We did this, with all the impact at the end:
But traveling in the other direction would have been much more effective:
This leads to a state where:
- The impact we make is clearer.
- We start making an impact sooner.
- We can re-assess after every project, and stop early once we have done enough.
The sooner we have this impact, the sooner we can see the results of what we've done. It's also good for morale to see these results on a regular basis!
3. Shape your projects to deliver impact throughout
The way that we originally structured our work to improve Redis usage made it harder to see our impact than it should have been. For example, we updated our development documentation at the end of the project. This was useful, but it would have been much more useful to backend engineers if we'd updated the documentation along the way, so they always had the best information we could give them.
For a more positive example: in the visibility stage, we created a couple of issues directly for stage groups to address, rather than waiting for the triage or knowledge sharing stage to do so. One of those issues was about large cache entries for merge request discussions. By getting this in front of the relevant development team earlier, we were able to get the fix scheduled and completed sooner as well.
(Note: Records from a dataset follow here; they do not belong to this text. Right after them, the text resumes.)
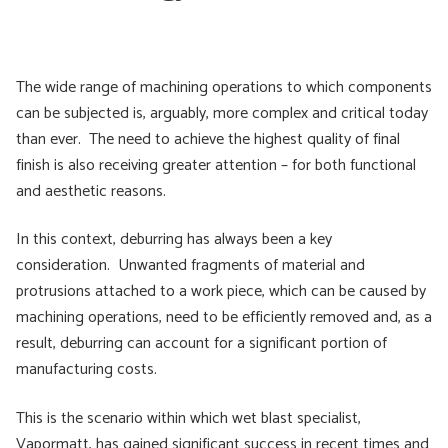
The wide range of machining operations to which components
can be subjected is, arguably, more complex and critical today
than ever. The need to achieve the highest quality of final
finish is also receiving greater attention – for both functional
and aesthetic reasons.
In this context, deburring has always been a key
consideration. Unwanted fragments of material and
protrusions attached to a work piece, which can be caused by
machining operations, need to be efficiently removed and, as a
result, deburring can account for a significant portion of
manufacturing costs.
This is the scenario within which wet blast specialist,
Vapormatt, has gained significant success in recent times and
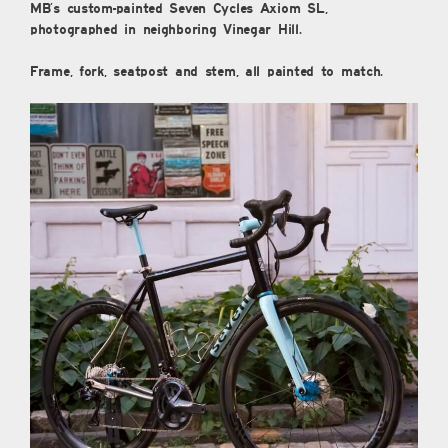
MB’s custom-painted Seven Cycles Axiom SL,
photographed in neighboring Vinegar Hill.
Frame, fork, seatpost and stem, all painted to match.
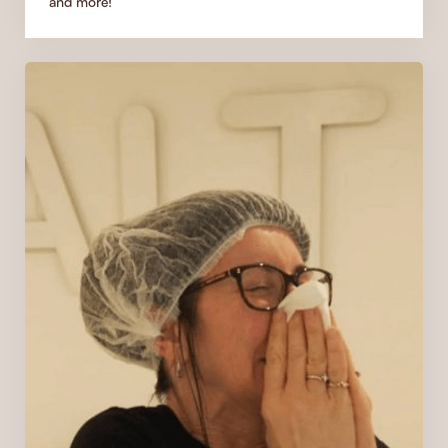
and more!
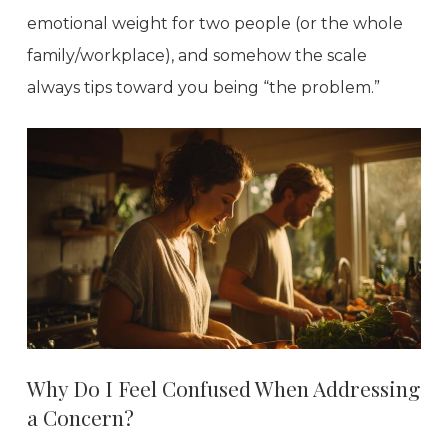
emotional weight for two people (or the whole
family/workplace), and somehow the scale
always tips toward you being “the problem.”
Why Do I Feel Confused When Addressing
a Concern?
Regularly delivering projects with clear impact means that we get feedback earlier (from engineers in Development and Infrastructure, or from the infrastructure itself), we can cover a wider area in less time, and we are happier about the work we're doing.
As people who went from working directly on user-facing features to working on a property of the system as a whole, we learned that we can still set ourselves an MVC to keep us on the right path, as long as we think carefully about the results we want to achieve.